[PASSAGE]
---------------
Show respect to benefits claimants and the unemployed.
Respect for Benefits Claimants and the Unemployed aims to bring together groups of claimants campaigning against cuts and combat the negative stories that appear all too regularly in most of the press about them.
Its Facebook page shares news about claimants who are being penalised as a result of government cuts, like 57-year-old Veronica Kenning from Birmingham who is dying of cancer, and who faces eviction from her home because she cannot pay the £23.57 demanded by the council.
Or Irene Lockett, 52, from Kirkby, Merseyside, who was awarded the Carer of the Year title at Croxteth Park Nursing Home where she worked, has fostered several youngsters over the years and gave up work as a carer when she had a heart attack. She could not pay the docked extra £23.24 per week docked under new welfare rules.
In the first month of the tax year on Merseyside alone, more than 14,000 people fell into arrears – 6,000 for the first time.
Nationally, at least 660,000 of society’s most vulnerable families have been hit by the under-occupation penalty with tenants forced to make up 14 per cent of their rent for one extra bedroom and 25 per cent for two.
It has a link to news that The United Nations Development Programme, which has just published the Human Development Report, said last week: “The United Kingdom, unfortunately, has an exceptionally high degree of inequality.”
The report shows that the poorest 40 per cent of Britons share a lower proportion of the national wealth – 14.6 per cent – than in any other Western country.
This is only marginally better than in Russia, the only industrialised nation, east or west, to have a worse record. Measurements of the gap between rich and poor tell a similar story. The richest fifth of Britons enjoy, on average, incomes 10 times as high as the poorest fifth.”
Britain ties for the worst performance by this yardstick among Western nations with Australia – and is, says the report, exactly the same as in Nigeria, much worse than in Jamaica, Ghana or the Ivory Coast and twice as bad as in Sri Lanka or Ethiopia.
---------------
[INFORMATION GIVEN]
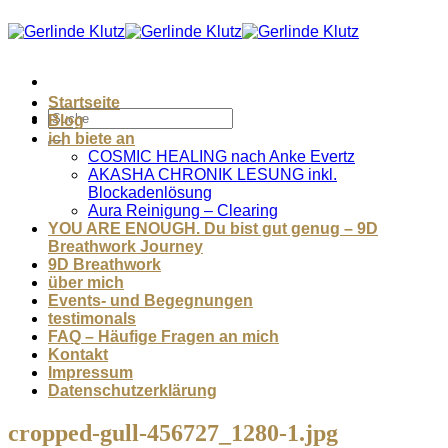
Zum
Inhalt
springen
Startseite
Blog
ich biete an
COSMIC HEALING nach Anke Evertz
AKASHA CHRONIK LESUNG inkl.
Blockadenlösung
Aura Reinigung – Clearing
YOU ARE ENOUGH. Du bist gut genug – 9D
Breathwork Journey
9D Breathwork
über mich
Events- und Begegnungen
testimonals
FAQ – Häufige Fragen an mich
Kontakt
Impressum
Datenschutzerklärung
cropped-gull-456727_1280-1.jpg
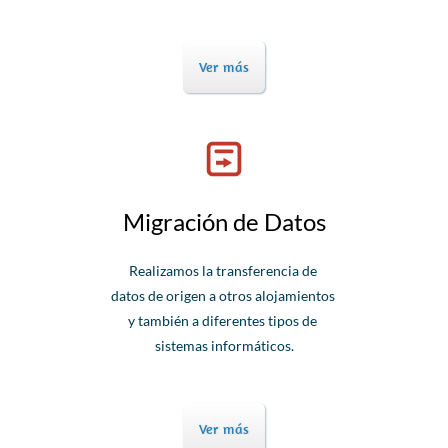
Ver más
Migración de Datos
Realizamos la transferencia de
datos de origen a otros alojamientos
y también a diferentes tipos de
sistemas informáticos.
Ver más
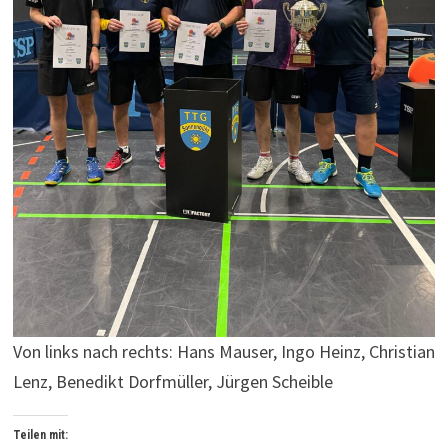
Von links nach rechts: Hans Mauser, Ingo Heinz, Christian
Lenz, Benedikt Dorfmüller, Jürgen Scheible
Teilen mit:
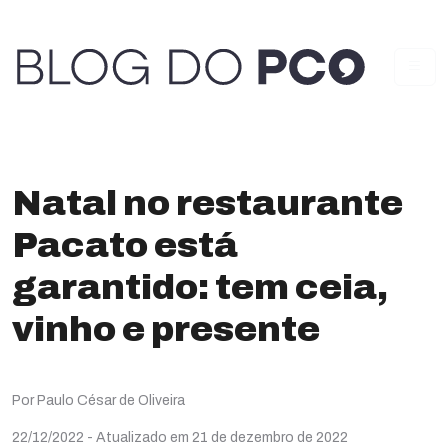
Natal no restaurante
Pacato está
garantido: tem ceia,
vinho e presente
Por Paulo César de Oliveira
22/12/2022
- Atualizado em 21 de dezembro de 2022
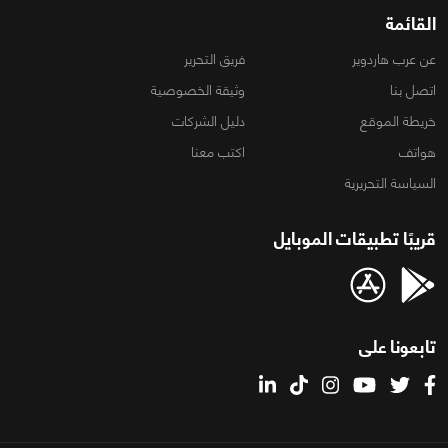
القائمة
عن عرب هاردوير
فريق التحرير
اتصل بنا
وثيقة الخصوصية
خريطة الموقع
دليل الشركات
هواتف
اكتب معنا
السياسة التحريرية
قريبًا تطبيقات الموبايل
تابعونا على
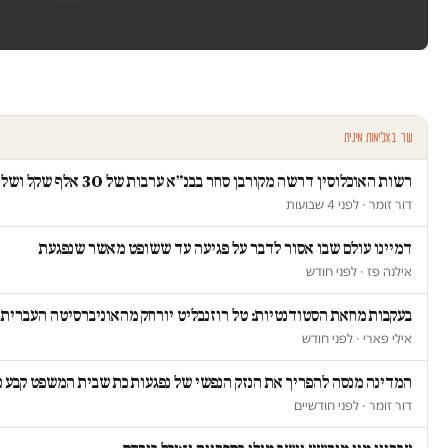
עוד באלימות מינית
רשות האוכלוסין דרשה מקורבן סחר בבנ״א ערבות של 30 אלף שקל ושלחה פקחים לבדוק אם "חזרה לזנות"
דור זומר · לפני 4 שבועות
דמיינו עולם שבו אסור לדבר על פגיעה עד ששופט מאשר שנפגעת
אילנה פז · לפני חודש
בעקבות מחאת הסטודנטיות: טל רוזנבליט יורחק מהאוניברסיטה העברית
אילי פארי · לפני חודש
המדינה מנסה להפריך את הנזק הנפשי של נפגעות כת שבית המשפט קבע כ
דור זומר · לפני חודשיים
---------------
[TO DO]
1. In the text about benefits claimants, how many people on Merseyside fell into arrears in the first month of the tax year?
2. Write what comes next in the text about benefits claimants, starting after its final sentence.

[TASK-BY-TASK RESULTS]
1. More than 14,000, of whom 6,000 fell into arrears for the first time.

2.
Respect for Benefits Claimants and the Unemployed also collects facts and figures, like data from the Office for National Statistics (ONS) in 2009 that shows that the poorest 10 per cent of households pay 47 per cent of their income in tax, a higher percentage than any other group.
And campaign updates, such as Caerphilly Against the Bedroom Tax, which presented a 2,000-signature petition to a council meeting on 23 July; and information about co-ordinated demonstrations, such a day of action against the Bedroom Tax.
The group takes inspiration from the National Unemployed Workers Movement founded by Wal Hannington in 1918, which went on to organise the infamous hunger marches of the 1920s and 30s.
The Facebook page says that Respect for Benefits Claimants and the Unemployed campaigns for political change to address injustice and persecution of benefit claimants, continuing to build alliances with trade unions and progressive organisations around the world.
All this reminds me of the early days of the Anti Poll Tax movement. Lots of small, localised campaigns petitioning councils, turning up at courts to stop them issuing warrants, gathering outside the houses of non-payers to stop the bailiffs.
The Anti Poll Tax movement saw off Thatcher – let’s hope this movement has the same effect on this government.